A House on the outskirts of Southery, Norfolk

In the Fenlands, a house is a mute record, a repository of thoughts, memories, and lives lived. Inside, random collections of discarded objects lounge in neglected corners, like careless tenants. Torn curtains in upstairs windows, become props in a witness protection program, scanning the horizon for potential interlopers. A polyurethane oil tank cements the incongruity as the telegraph poles transmit on forgotten frequencies.

photograph of a Fenland Road

This is an archetypal Fenland landscape, just near Gold Hill, close to the Old Bedford River. There are no physical hills in the Fenlands even though fanciful hills are declared in abundance. It is either stoic irony or wishful thinking, or both. The flat road stretches towards the horizon like a low budget American road movie, neither the weather nor a distant mountain range conspire to underpin this popular genre. With squatters’ rights, the dark, opaque sky occupies the usual space above the horizon whilst in other latitudes, the world coexists in technicolor.
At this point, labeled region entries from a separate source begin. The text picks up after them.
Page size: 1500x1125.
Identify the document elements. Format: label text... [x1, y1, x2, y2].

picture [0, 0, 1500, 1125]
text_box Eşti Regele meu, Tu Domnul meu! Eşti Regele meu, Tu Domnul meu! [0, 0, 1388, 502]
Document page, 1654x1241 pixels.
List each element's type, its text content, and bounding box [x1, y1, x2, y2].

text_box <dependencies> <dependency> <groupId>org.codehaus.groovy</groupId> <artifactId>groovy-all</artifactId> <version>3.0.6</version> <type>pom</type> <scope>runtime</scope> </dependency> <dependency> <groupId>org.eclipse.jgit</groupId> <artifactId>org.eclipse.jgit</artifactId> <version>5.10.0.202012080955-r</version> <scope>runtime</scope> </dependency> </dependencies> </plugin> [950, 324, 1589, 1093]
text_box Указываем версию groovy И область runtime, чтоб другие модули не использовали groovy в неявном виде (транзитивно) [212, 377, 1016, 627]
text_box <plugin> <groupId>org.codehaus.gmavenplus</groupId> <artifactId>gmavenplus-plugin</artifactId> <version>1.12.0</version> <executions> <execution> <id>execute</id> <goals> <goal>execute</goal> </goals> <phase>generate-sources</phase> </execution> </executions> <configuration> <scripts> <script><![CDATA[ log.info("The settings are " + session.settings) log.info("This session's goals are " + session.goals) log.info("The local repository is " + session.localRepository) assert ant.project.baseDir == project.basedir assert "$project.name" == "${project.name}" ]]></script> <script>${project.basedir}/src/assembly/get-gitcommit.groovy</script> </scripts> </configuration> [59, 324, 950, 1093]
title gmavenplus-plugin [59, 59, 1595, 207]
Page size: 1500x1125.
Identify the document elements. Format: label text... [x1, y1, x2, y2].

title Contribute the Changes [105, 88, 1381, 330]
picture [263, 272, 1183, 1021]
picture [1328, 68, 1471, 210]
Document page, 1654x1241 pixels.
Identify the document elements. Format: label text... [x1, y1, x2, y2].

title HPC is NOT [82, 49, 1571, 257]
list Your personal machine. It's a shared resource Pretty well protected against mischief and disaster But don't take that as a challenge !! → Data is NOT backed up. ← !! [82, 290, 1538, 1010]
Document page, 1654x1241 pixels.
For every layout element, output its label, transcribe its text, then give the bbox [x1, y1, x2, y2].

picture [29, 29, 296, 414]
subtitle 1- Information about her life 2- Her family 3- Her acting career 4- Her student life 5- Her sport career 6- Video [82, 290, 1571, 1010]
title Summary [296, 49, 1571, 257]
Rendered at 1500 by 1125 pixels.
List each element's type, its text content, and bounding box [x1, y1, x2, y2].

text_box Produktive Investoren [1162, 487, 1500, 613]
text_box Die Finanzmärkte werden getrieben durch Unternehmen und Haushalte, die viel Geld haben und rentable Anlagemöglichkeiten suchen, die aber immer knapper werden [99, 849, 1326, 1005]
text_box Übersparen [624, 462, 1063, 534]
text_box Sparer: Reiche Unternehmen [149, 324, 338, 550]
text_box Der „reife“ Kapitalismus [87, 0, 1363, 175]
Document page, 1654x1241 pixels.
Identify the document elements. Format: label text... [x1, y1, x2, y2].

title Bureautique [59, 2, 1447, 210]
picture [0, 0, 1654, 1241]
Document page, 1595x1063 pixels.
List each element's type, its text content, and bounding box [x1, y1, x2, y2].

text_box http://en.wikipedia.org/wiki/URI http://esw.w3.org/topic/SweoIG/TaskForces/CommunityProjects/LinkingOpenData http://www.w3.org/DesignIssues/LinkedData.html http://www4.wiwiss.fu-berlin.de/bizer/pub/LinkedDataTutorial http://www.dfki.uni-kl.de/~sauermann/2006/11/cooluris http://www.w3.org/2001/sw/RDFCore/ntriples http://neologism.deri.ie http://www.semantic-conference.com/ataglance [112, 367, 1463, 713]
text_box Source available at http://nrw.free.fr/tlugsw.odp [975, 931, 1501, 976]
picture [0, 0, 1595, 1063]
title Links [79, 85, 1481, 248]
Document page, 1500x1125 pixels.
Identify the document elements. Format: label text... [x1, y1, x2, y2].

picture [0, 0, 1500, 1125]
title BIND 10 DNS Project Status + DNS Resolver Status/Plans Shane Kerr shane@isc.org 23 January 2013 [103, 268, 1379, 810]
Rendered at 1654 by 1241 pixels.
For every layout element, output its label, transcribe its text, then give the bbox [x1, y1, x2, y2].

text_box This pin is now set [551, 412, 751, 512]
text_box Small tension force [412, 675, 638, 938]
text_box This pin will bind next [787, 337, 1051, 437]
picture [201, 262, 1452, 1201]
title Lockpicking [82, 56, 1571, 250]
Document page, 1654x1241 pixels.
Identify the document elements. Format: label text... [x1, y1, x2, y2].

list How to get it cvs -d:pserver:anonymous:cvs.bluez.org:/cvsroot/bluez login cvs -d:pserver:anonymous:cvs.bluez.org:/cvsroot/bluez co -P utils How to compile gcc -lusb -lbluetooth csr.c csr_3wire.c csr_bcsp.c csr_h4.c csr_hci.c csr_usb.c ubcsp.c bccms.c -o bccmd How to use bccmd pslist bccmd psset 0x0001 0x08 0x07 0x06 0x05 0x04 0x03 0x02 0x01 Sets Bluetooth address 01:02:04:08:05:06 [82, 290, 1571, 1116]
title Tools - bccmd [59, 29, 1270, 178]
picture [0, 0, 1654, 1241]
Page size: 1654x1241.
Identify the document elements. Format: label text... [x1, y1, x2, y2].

Telegraph Pole and Tree in the fof

The Fenland landscape belongs to Winter. In football terms, Summer relegates the Fenlands to the third division or possibly a non-league team. How do you compete with the beauty of the English Lakes, the peak district and Dartmoor? There is nothing of the traditional picturesque here but there is something elemental and prosaic. This is a functional world of telegraph poles, dykes, rivers, drainage ditches, tree lines, and flat open fields. Winter strips away all delusions and leaves us with brutal yet magnificent honesty and directness.

‘Patchwork’ 40 x 51 cm Acrylic on 300 gsm paper
‘Patchwork’ Detail

Language is a wonderful invention, the moment we are presented with a new word, meanings shift and change, conjuring a world of ideas and thoughts. This painting is a patchwork of shapes inspired by the work of the Swiss artist Paul Klee. It uses geometric shapes, intense tonal contrast and iridescent highlights. There is a suggestion of land enclosures, rivers, lakes and isolated dwellings. There is also a strong sense of rhythm and chord like sequences of colour. It is designed to be warm, uplifting and meditative. I loved the process of creating it.

Ely Cathedral and

Photography differs from painting. Paintings liberate the artist from the tyranny of the subject and the objectivity of the lens. You can manipulate a photograph to create impossible realities and surreal events, but the light from objects passing through an optic is the starting point. Chance is a key element in a successful photograph, the chance alignment of distinct elements such as lighting, weather, people and place. What are the chances of standing in front of Ely Cathedral in a dense fog as a silhouetted monastic figure walks towards the Gothic doorway? Clearly, much higher than you would imagine if you photograph the Cathedral as many times as I do.